* Prompt: Give the count of lines in the records below that contain "будет", and say nothing more.

(Excerpts from a dataset)
● ● ● ● ●
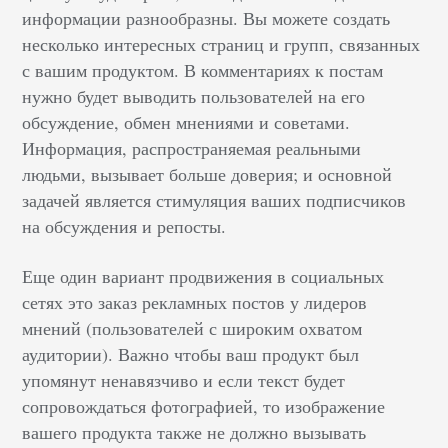
информации разнообразны. Вы можете создать
несколько интересных страниц и групп, связанных
с вашим продуктом. В комментариях к постам
нужно будет выводить пользователей на его
обсуждение, обмен мнениями и советами.
Информация, распространяемая реальными
людьми, вызывает больше доверия; и основной
задачей является стимуляция ваших подписчиков
на обсуждения и репосты.
Еще один вариант продвижения в социальных
сетях это заказ рекламных постов у лидеров
мнений (пользователей с широким охватом
аудитории). Важно чтобы ваш продукт был
упомянут ненавязчиво и если текст будет
сопровождаться фотографией, то изображение
вашего продукта также не должно вызывать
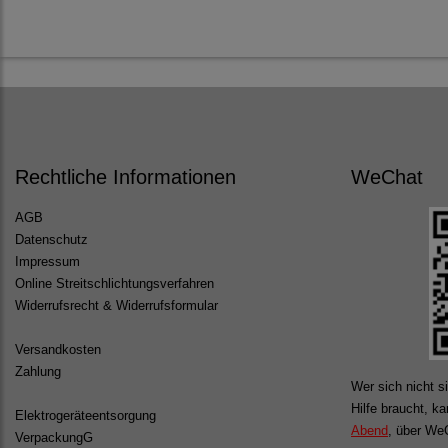
Rechtliche Informationen
WeChat
AGB
Datenschutz
Impressum
Online Streitschlichtungsverfahren
Widerrufsrecht & Widerrufsformular
Versandkosten
Zahlung
Wer sich nicht si
Hilfe braucht, k
Elektrogeräteentsorgung
Abend
, über WeC
VerpackungG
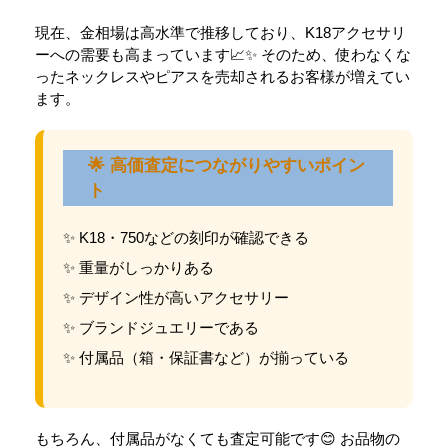
現在、金相場は高水準で推移しており、K18アクセサリ
ーへの需要も高まっています📈✨ そのため、使わなくな
ったネックレスやピアスを売却されるお客様が増えてい
ます。
🌟 高価査定につながりやすいポイン
ト
✨ K18・750などの刻印が確認できる
✨ 重量がしっかりある
✨ デザイン性が高いアクセサリー
✨ ブランドジュエリーである
✨ 付属品（箱・保証書など）が揃っている
もちろん、付属品がなくても査定可能です😊 お品物の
● ● ● ● ●
* Expected answer: 2